> **Tasks**
(1) According to the passage on St. Moluag's Cathedral, in what year was the choir converted to a parish church?
(2) Copy the rows of changed clock times below character for character, leaving out the picture lines.
## START Extract to read
St. Moluag's Cathedral is located on the Scottish island of Lismore just off the coast of Oban. As a congregation of the Church of Scotland, which is Presbyterian, the present-day parish church of 1749 stands on the site of the choir of the abandoned 13th-century cathedral, incorporating much of its material, but wrapped in 18th-century design.

History

Saint Moluag (Old Irish Mo-Luóc) (d. 592), founded a monastery on the island. It was a major centre of Christianity in Scotland, and the seat of the later medieval bishopric of Argyll or the Isles. To modern eyes it seems an isolated location for such a centre, but in an era when the fastest and most reliable transport was by water, Lismore was ideally situated.

The Diocese of Argyll was Scotland's most impoverished diocese, and the fourteenth century Cathedral was very modest in scale. In 1749, the choir was converted to a parish church. For this purpose, the building was lowered and got new windows. The nave and western tower of the cathedral were reduced to their foundations. The chief surviving medieval features are three doorways, one blocked, another originally the entrance through the pulpitum, a piscina and the triple-arched sedilia. Several late medieval grave slabs are preserved in the church or adjoining graveyard.
## END Extract to read
## START Provided information
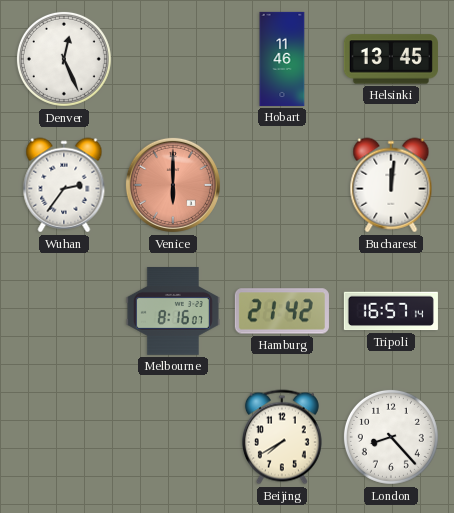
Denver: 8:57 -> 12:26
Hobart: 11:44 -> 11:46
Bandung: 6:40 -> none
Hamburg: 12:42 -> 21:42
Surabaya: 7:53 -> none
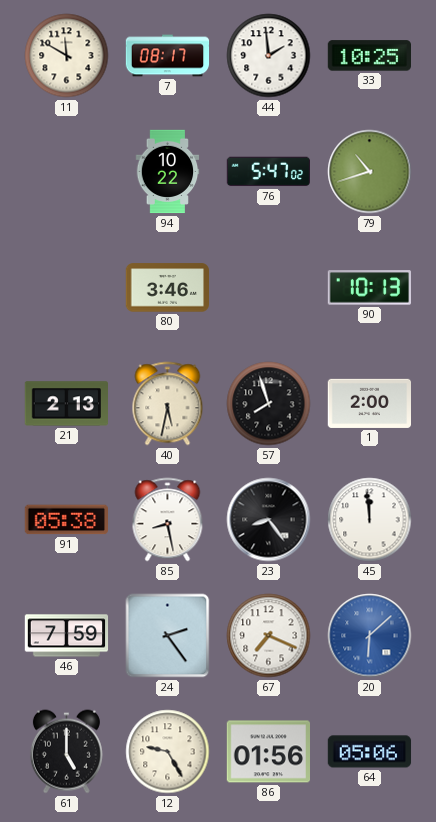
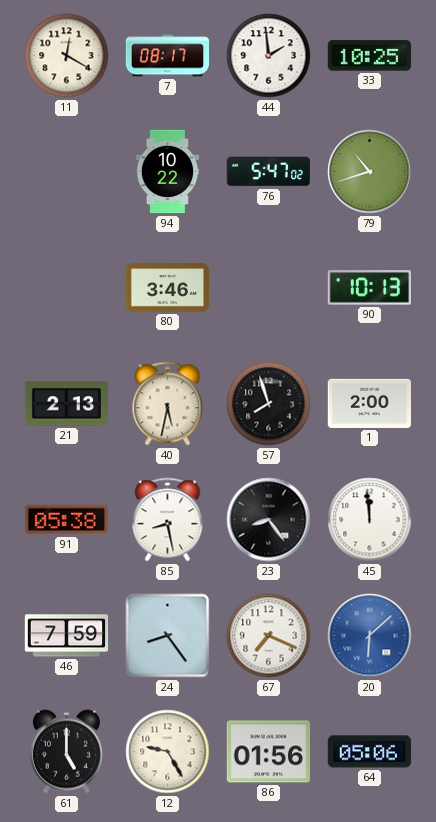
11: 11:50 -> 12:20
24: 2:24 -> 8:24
## END Provided information
> **Written answers**
(1) 1749

(2)
Denver: 8:57 -> 12:26
Hobart: 11:44 -> 11:46
Bandung: 6:40 -> none
Hamburg: 12:42 -> 21:42
Surabaya: 7:53 -> none
11: 11:50 -> 12:20
24: 2:24 -> 8:24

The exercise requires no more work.